## Exercise requirements
Can you pull the text out of each of the entries below and copy every line verbatim, leaving the pictures out of your answer?

## Supplied material
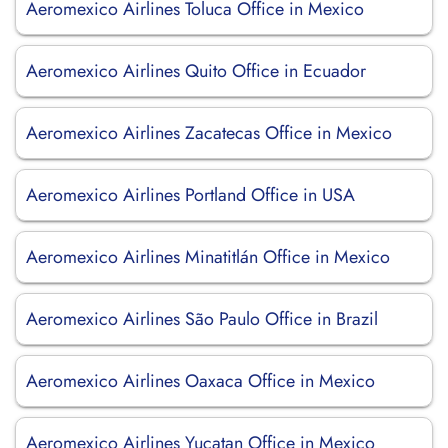
Aeromexico Airlines Toluca Office in Mexico
Aeromexico Airlines Quito Office in Ecuador
Aeromexico Airlines Zacatecas Office in Mexico
Aeromexico Airlines Portland Office in USA
Aeromexico Airlines Minatitlán Office in Mexico
Aeromexico Airlines São Paulo Office in Brazil
Aeromexico Airlines Oaxaca Office in Mexico
Aeromexico Airlines Yucatan Office in Mexico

## Solution for this exercise
Aeromexico Airlines Toluca Office in Mexico
Aeromexico Airlines Quito Office in Ecuador
Aeromexico Airlines Zacatecas Office in Mexico
Aeromexico Airlines Portland Office in USA
Aeromexico Airlines Minatitlán Office in Mexico
Aeromexico Airlines São Paulo Office in Brazil
Aeromexico Airlines Oaxaca Office in Mexico
Aeromexico Airlines Yucatan Office in Mexico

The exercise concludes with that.